Wesley Long Hospital is a 175-bed acute-care facility located in Greensboro, North Carolina. The hospital was founded in 1917 by John Wesley Long, MD, a nationally known physician and surgeon, as a small 20-bed clinic. Today, Wesley Long is a 175-bed modern medical center and home to the Cone Health Cancer Center at Wesley Long. Wesley Long Hospital is a facility of Cone Health, a network of hospitals and physicians serving Guilford County, North Carolina and surrounding areas.

On February 24, 1972, Wesley Long's board of trustees approved a 120-bed addition and other improvements to what was then a 225-bed hospital.

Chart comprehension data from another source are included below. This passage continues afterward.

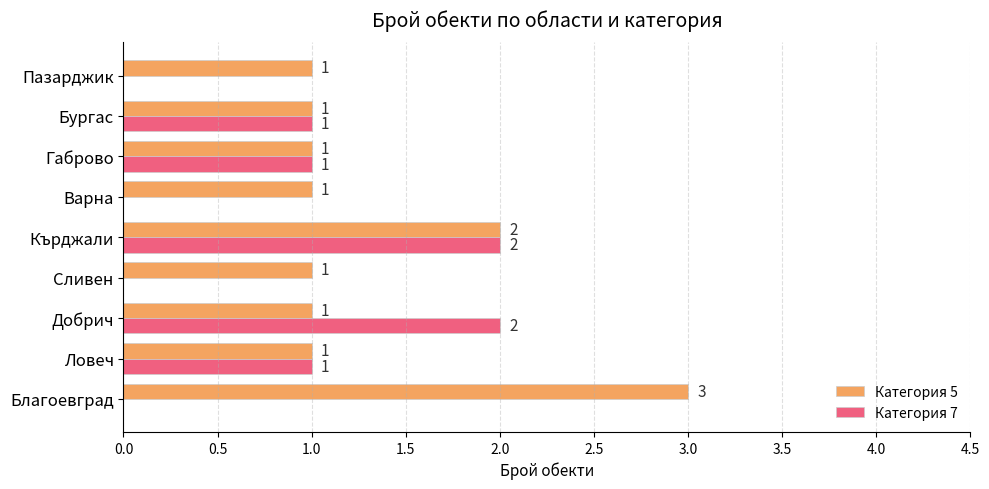

Where is Категория 5 nearest to the value 2?

Кърджали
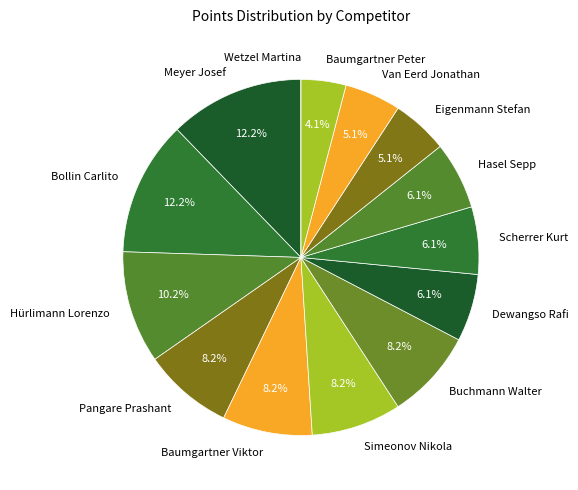

Is there any slice that represents more than half of the pie?

No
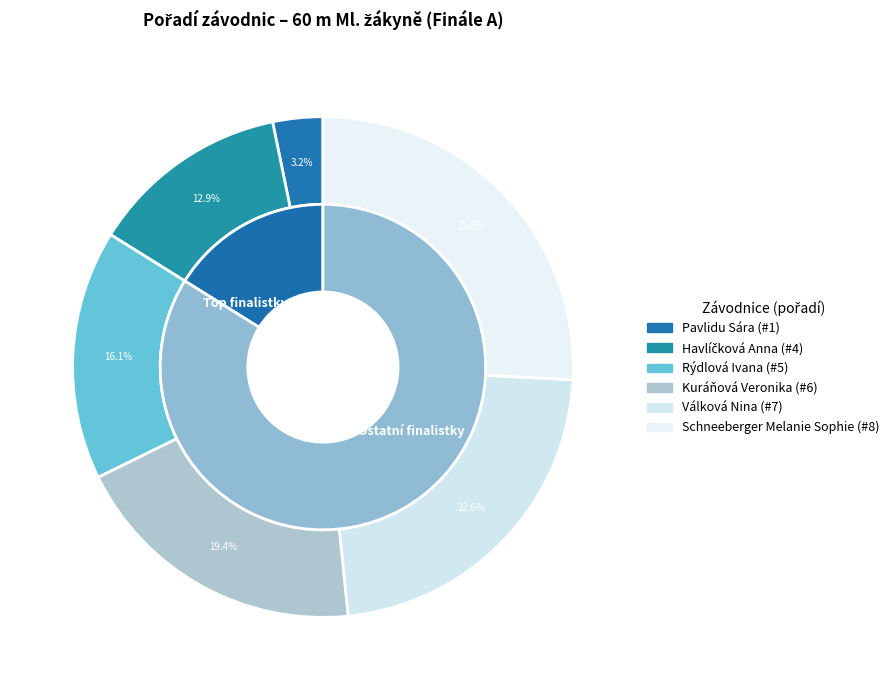

Count the number of slices in the pie.

6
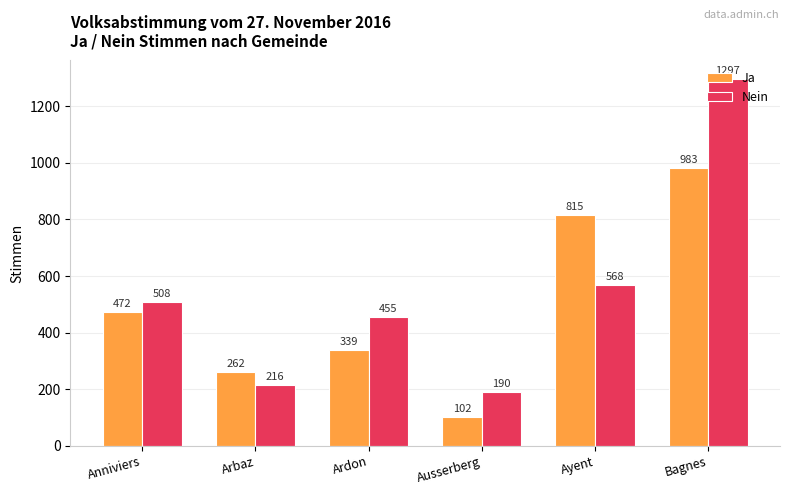

True or false: Ja has a value of 199 at Ayent.

False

On April 27, 1981, hospital administrator James Phelps was charged with accepting over half a million dollars in kickbacks during the late 1970s. Phelps, replaced by Ralph Holshouser Jr., pleaded guilty and served five years. The hospital did well for a while until changes in Medicare reimbursement. Wesley Long never recovered from the combination of the scandal and new Medicare rules, with a little over half its beds occupied by 1986. Moses Cone Memorial Hospital went through significant growth, while Wesley Long administrators avoided making many of the advances necessary to attract more patients. Dennis Barry led the hospital through changes that made it more competitive. But by 1996, with just over a third of its beds occupied, Wesley Long needed to either specialize or merge in order to continue doing well. The decision was made to merge with Cone.